Lately I've been hearing about latest advancements in quantum computers, such as the chinese group breaks distance record for teleporting qubits (As seen on phys.org, Unfortunately i cannot post that link because i am new). I was just wondering if anybody could clear up what a quantum computer is? And how does it work? All i know is that it uses quantum entanglement, and it stores information in qubits.

2. May 15, 2012

### scijeebus

There's different ways quantum computing can take place. Some revolve around the superposition of sub-atomic particles, some revolve around entanglement and/or teleportation of photons.
Quantum computers use "qubits" as units of information, which is essentially every infinite number between 0 and 1, like an extension of the classical binary code. Particles on the sub-atomic scale don't really have a finite state or position, and instead occupy a multitude of probable positions and momentum simultaneously, and this property is called superposition.
It's still being worked on, but it uses the vector states of these positions, since when you actually measure a particle, the path or momentum you see is defined and isn't a superposition, it's probability collapses to that of specific known values, and scientists are trying to work on a way to use this.
http://en.wikipedia.org/wiki/Qubits

3. May 16, 2012

### Physics Monkey

You've got the basics already. Quantum information is stored in qubits while operations are performed by acting on the qubits with unitary "gates". For example, a very important gate is CNOT which acts on two qubits and flips the second qubit between 0 and 1 provided the first control qubit is 1. In equations, if x and y take values 0 and 1 then $U_{CNOT} |x, y\rangle = |x, x+y \rangle$ and the addition is binary i.e. mod 2. At this level the important differences between classical and quantum computation is that there are more kinds of quantum gates and quantum gates can act on superpositions e.g. $U_{CNOT} (|00\rangle - |11 \rangle) = |00\rangle - |10\rangle .$

However, a quantum computer is not just a massively parallel classical computer as is often claimed. There is a very simple reason why: whenever you measure the state of the computer you only get a single answer. Thus even if in some sense a quantum computer is "doing all calculations at once", you only get to see one answer at a time. The real power of a quantum computer comes from interface i.e. from the fact that amplitudes can be negative (or complex). The key is to use interference to your advantage so that a few measurements of the computer give you the answer you want. Thus quantum computers can solve some problems faster than classical computers but they are not all powerful computing machines.

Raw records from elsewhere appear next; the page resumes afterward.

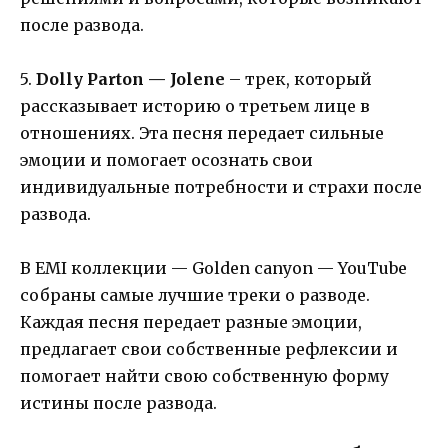
после развода.
5.
Dolly Parton — Jolene
– трек, который
рассказывает историю о третьем лице в
отношениях. Эта песня передает сильные
эмоции и помогает осознать свои
индивидуальные потребности и страхи после
развода.
В EMI коллекции — Golden canyon — YouTube
собраны самые лучшие треки о разводе.
Каждая песня передает разные эмоции,
предлагает свои собственные рефлексии и
помогает найти свою собственную форму
истины после развода.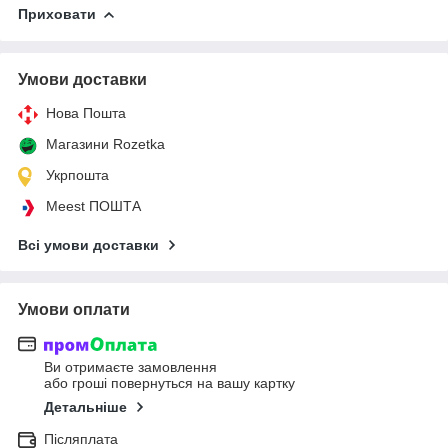
Приховати
Умови доставки
Нова Пошта
Магазини Rozetka
Укрпошта
Meest ПОШТА
Всі умови доставки
Умови оплати
Ви отримаєте замовлення
або гроші повернуться на вашу картку
Детальніше
Післяплата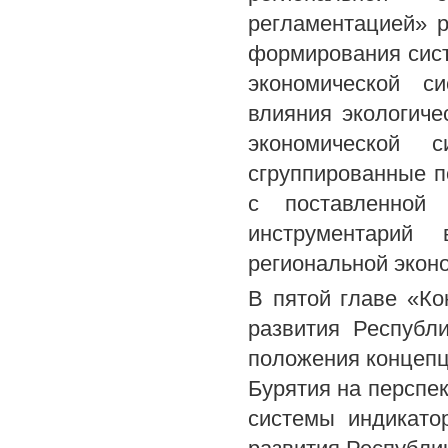
регламентацией» 
формирования сист
экономической с
влияния экологиче
экономической с
сгруппированные п
с поставленной
инструментарий 
региональной экон
В пятой главе «Ко
развития Республ
положения концепц
Бурятия на перспе
системы индикато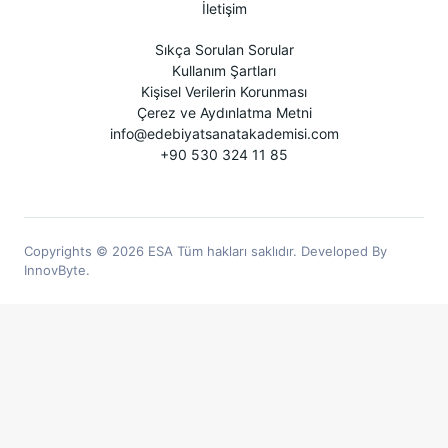
İletişim
Sıkça Sorulan Sorular
Kullanım Şartları
Kişisel Verilerin Korunması
Çerez ve Aydınlatma Metni
info@edebiyatsanatakademisi.com
+90 530 324 11 85
Copyrights © 2026 ESA Tüm hakları saklıdır. Developed By
InnovByte.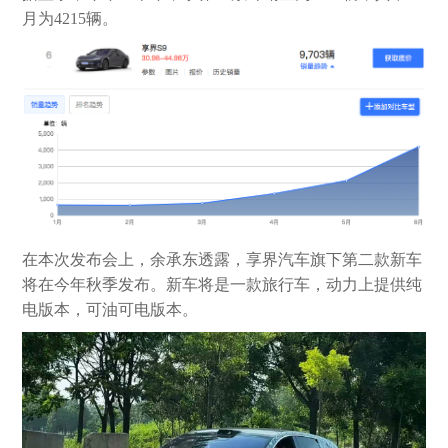
月为4215辆。
在本次发布会上，余承东透露，享界汽车旗下第二款新车
将在今年秋季发布。新车将是一款旅行车，动力上提供纯
电版本，可油可电版本。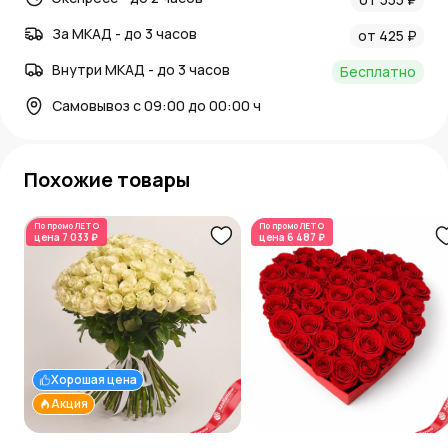
За МКАД - до 3 часов
от 425 ₽
Внутри МКАД - до 3 часов
Бесплатно
Самовывоз с 09:00 до 00:00 ч
Похожие товары
По промо
ЛЕТО
По промо
ЛЕТО
цена
7 033 ₽
цена
6 487 ₽
Хорошая цена
Акция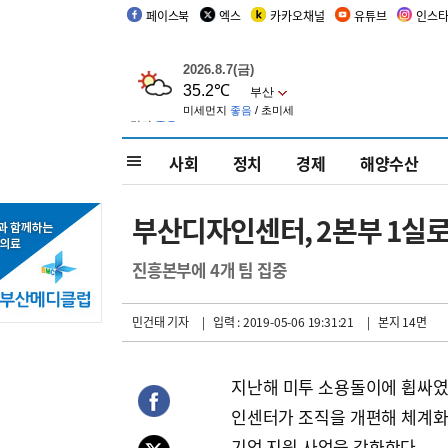
페이스북
엑스
카카오채널
유튜브
인스
사회
정치
경제
해양수산
부산디자인센터, 2본부 1실
진흥본부에 4개 팀 집중
민건태 기자
| 입력 : 2019-05-06 19:31:21
| 본지 14면
지난해 미투 소용돌이에 휩싸
인센터가 조직을 개편해 체계
기업 지원 사업을 강화한다.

Finally, on a practical front, the crucial development of quantum error correction means that quantum computation is in principle feasible. We don't need any kind of crazy level of control to achieve the sort of superpositions and entanglement necessary to do quantum computation. In my opinion this makes the quantum computer a question of time only.

Hope this helps.

4. May 16, 2012

### nitsuj

The only quantum computing thing I heard is it uses particle spin, and not as in "entanglement" but as in binary computing at nearly unrestricted speeds. (no heat/volts/durability issue)

Quantum being a reference to the nano-tech, again not entanglement.

Physics Monkey, is there a more easy to understand explanation for the "entanglement" computing you mention?

btw this is all iirc

5. May 21, 2012

So quantum computers use entanglement to perform a ton of operations simulataneously. N quibits holding the same state you would expect of 2^N bits, via entanglement. But can quantum computers be turing complete if they depend on linear operations on the quibits? Are there any nonlinear operations that can be performed on quibit strings without collapsing the state (voiding all the entangled information) and feeding into a classical stage?

xor is linear. not is linear.

or might be sort of kludged as a linear operation if you read everything over threshhold x as on, if you don't add too much signal to some bits and drown out others. But it would mess up subsequent operations.

and appears nonlinear. if is nonlinear.

edit: Oh wait! I get it! In order to perform irreversible/nonlinear operations, you would have to start with a buffer of uniformly zeroed quibits, or uniformly one'd quibits. Operations analogous to rotation can be performed on your working quibit array that amount to things like and-ing, if-ing, ect. But you would eventually run out of zero-buffer. Can you remove a buffer from a quantum system to refresh it without destroying your working buffer's state?

Last edited: May 22, 2012